* WHAT YOU ARE ASKED TO DO
Recast the lines from the one containing "Region and Ottawa." through the one containing "with debt accrued" as a Markdown table, skipping any blank lines. Use two columns: No., for the row number, and Text, for the line.

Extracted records

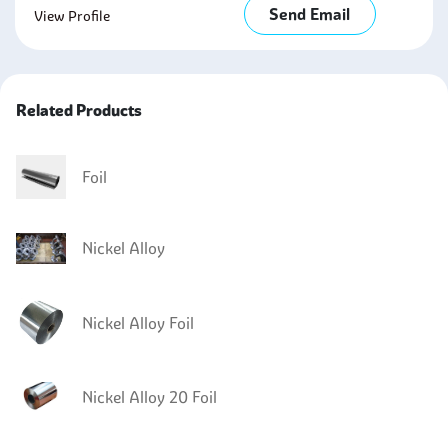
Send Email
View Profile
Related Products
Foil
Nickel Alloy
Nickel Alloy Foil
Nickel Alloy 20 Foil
--
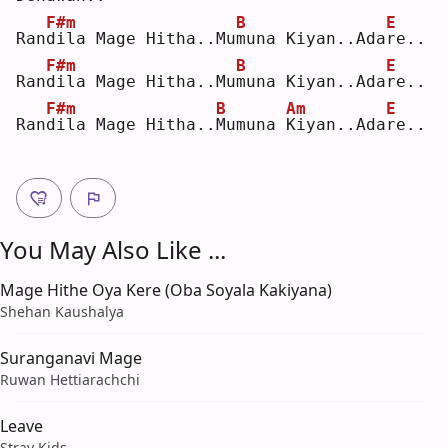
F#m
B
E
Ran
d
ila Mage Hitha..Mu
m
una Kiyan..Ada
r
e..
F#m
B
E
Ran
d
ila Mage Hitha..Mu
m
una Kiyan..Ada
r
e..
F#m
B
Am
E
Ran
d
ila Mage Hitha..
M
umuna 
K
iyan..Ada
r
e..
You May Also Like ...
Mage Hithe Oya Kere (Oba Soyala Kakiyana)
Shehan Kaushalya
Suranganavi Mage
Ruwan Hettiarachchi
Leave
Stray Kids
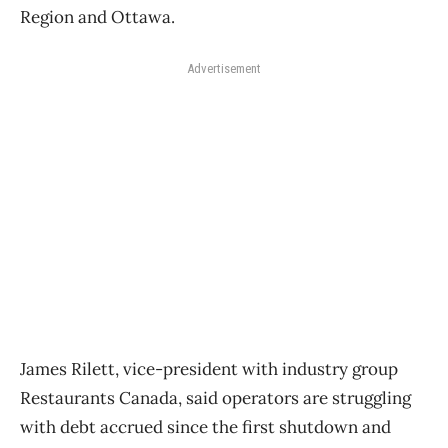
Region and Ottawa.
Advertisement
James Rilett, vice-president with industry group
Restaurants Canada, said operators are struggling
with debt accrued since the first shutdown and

* ANSWER TO THIS EXERCISE
| No. | Text |
|---|---|
| 1 | Region and Ottawa. |
| 2 | Advertisement |
| 3 | James Rilett, vice-president with industry group |
| 4 | Restaurants Canada, said operators are struggling |
| 5 | with debt accrued since the first shutdown and |